Our kids are babies, or toddlers, or in middle-school--how do we get there from here? To get from point A to point B, we have to do three things:
Keep moving in the direction of B, even if you make stops along the way.
The way you locate B - the end goal- is this: Ask yourself "how you would describe the kind of person you want your grown up child to be?" I think in the long run you’ll find it has very little to do with attending a particular college, playing a particular sport, or having a particular career. It’s a person’s character that makes their life what it is. That’s the goal–to help them become a certain kind of person.
When you’re clear about what that person looks like, do a careful self-examination; is the way you’re doing things in your family likely to cultivate the qualities you hope your child eventually possesses?
For example, say my goal for my daughter is for her to value and contribute to her family, to learn self-discipline and good study habits, and to learn to manage her money well. Terrific goals! However, what if I have given her a smartphone and a car, and each week I give her cash to spend with her friends at the mall? She doesn’t do any chores, I have no idea who her friends are or how she spends her free time; she’s too “busy” to spend time with her younger siblings, and resists joining the family for dinner. Hmm . . . does this fit my stated goal? Definitely not!
That’s where step 2 comes in–leaving A. There is no way to bring your goals to you, you have to go after them, and you have to lead your kids there. Going toward your goal–B–means leaving behind what you are currently doing–A.
The photos above was taken at Bandelier National Monument in NM, a place where a group of people found a home hundreds of years ago. They somehow saw what they were looking for in these forbidding cliffs–not on the ground. They had already walked hundreds of miles from their original home because of threats to their way of life; now that they had found a good location, they had to continue by leaving the valley floor to climb this rock face and others like it for the sake of preserving the things they valued most.

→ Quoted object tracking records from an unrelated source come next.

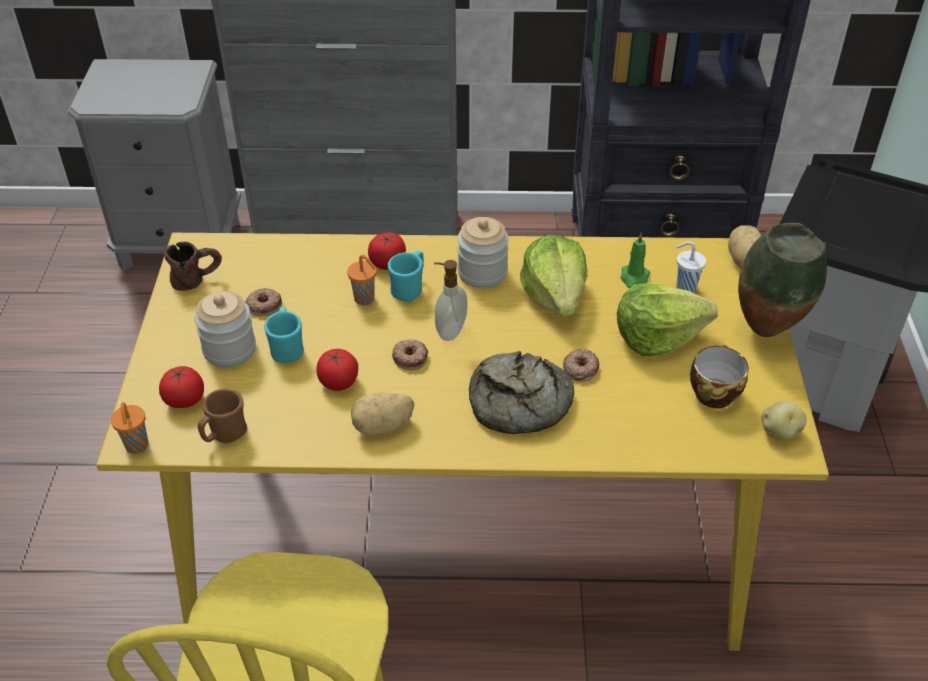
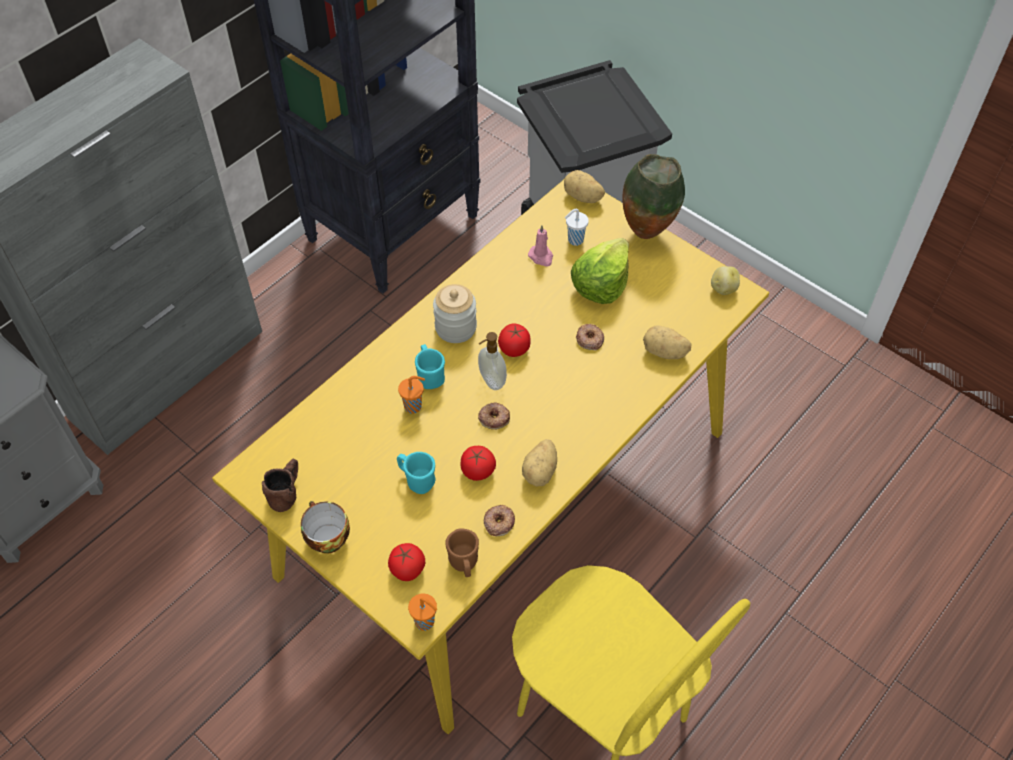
camera: 50 degrees left, 10 degrees up
jar [194,291,256,368] -> none
donut [245,288,282,316] -> donut moved to [484,505,515,536]
tomato [368,233,406,270] -> tomato moved to [498,324,531,357]
bread [469,351,574,434] -> none
lettuce [520,235,587,316] -> none
green candle [621,233,650,289] -> pink candle [528,225,553,267]
cup [690,345,749,408] -> cup moved to [301,501,350,554]
none -> potato [643,326,692,359]

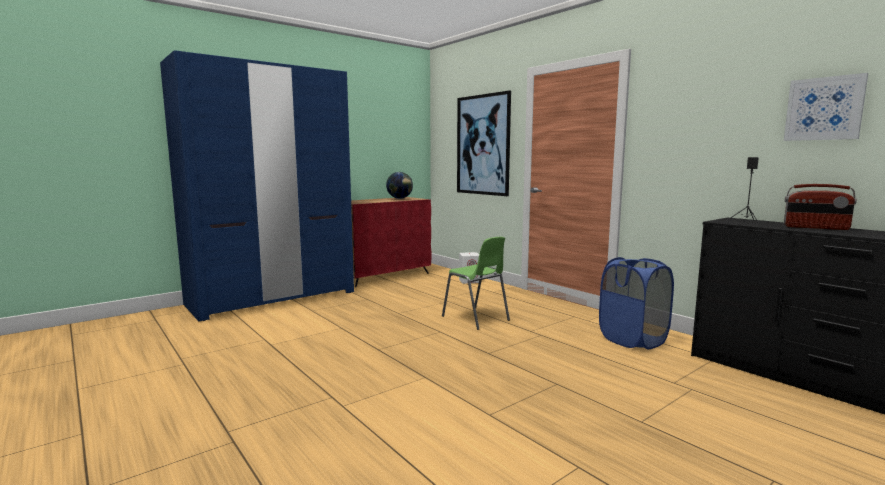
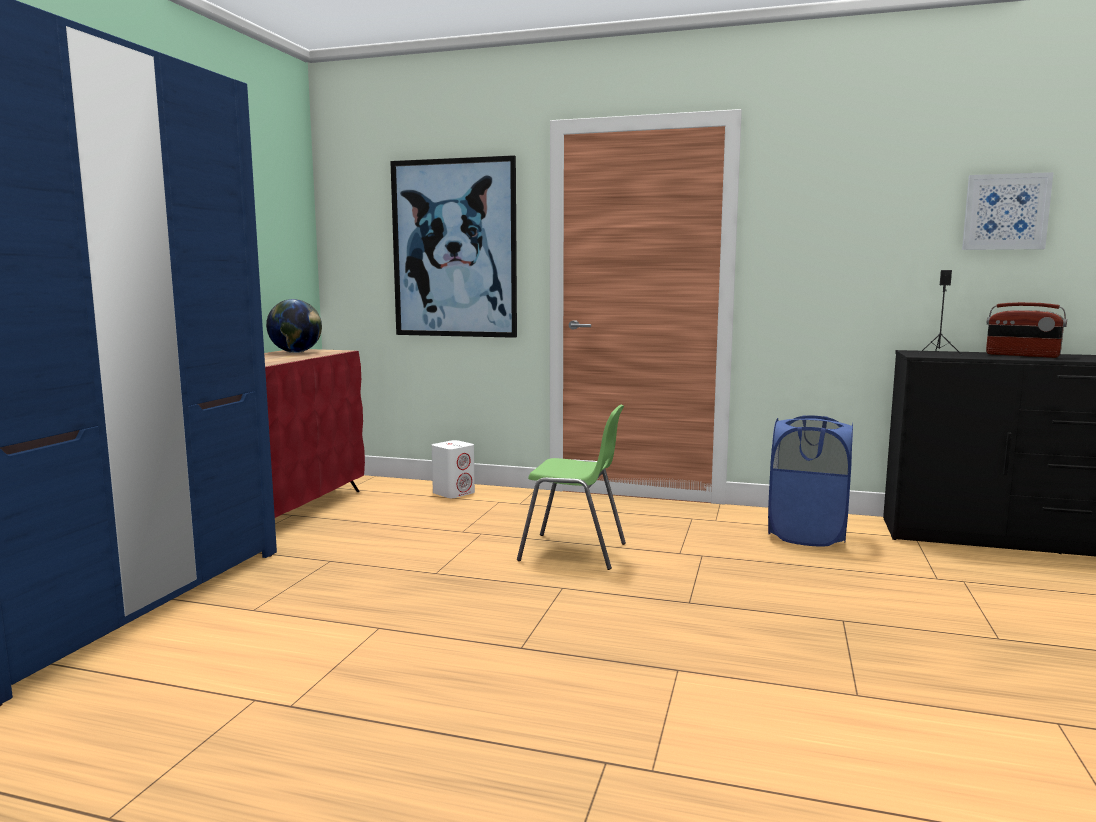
camera: 35 degrees left, 0 degrees up
radio [784,184,857,230] -> radio turned 45 degrees clockwise [986,302,1067,358]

In the example above, A –the way I’m bringing up my daughter–is comfortable, it’s easy, and my daughter and I both are used to it. Not only that, but there is very little conflict–she’s pretty much free to do whatever she wants. But I want better things for her; I want those things I listed as my goals. To get those things, I have to leave behind this easier way–I can’t have both. Like the settlers at Bandelier, there are things more valuable than comfort, things I’m willing to work to achieve. Because I want more for my daughter, I’ll commit myself to putting up with attitudes and dealing with the conflict that will inevitably come as she tests my leadership. The easy way doesn’t lead to what I’m really after.
Look around where you are–are you in a bog of things and ideas that are keeping you from moving toward what really matters to you? Are you hanging on to relationships, jobs, habits, or ways of thinking that you’ve grown comfortable with, but which are ultimately harmful to your family? Are there fruitless ways of parenting that are easy–being too indulgent, making excuses for bad behavior, too many electronics, and so on–but would be better left behind for your kids’ sake, even though they may resist the change? Turn your eyes to that lofty goal, and leave what’s easy and comfortable behind.
The third step is to just keep moving in the direction of B. Your progress may be slow, the path may become obscured along the way, and you may even come to a halt and have to re-establish your bearings. In fact, sometimes you may think you’re on the clear path to B when you realize you’ve become disoriented, or simply that you’ve dragged too many things from A along with you–toss them and move on. If sometimes it seems it would be better to just go back, to head in a completely different direction, or to simply stop and stay indefinitely, especially if the way has been rough and you are weary, pause for a moment to remember the long view–remind yourself of what’s really important, and that it really is worth whatever it takes to get there.
Never lose sight of your goal. You will fall and you will fail, just don’t quit. Keep putting one foot in front of the other, grabbing that next handhold up, and don’t give in. Eventually you’ll be there, looking back at where you came from. Oh, and your children will be standing next to you, thanking you for getting them there.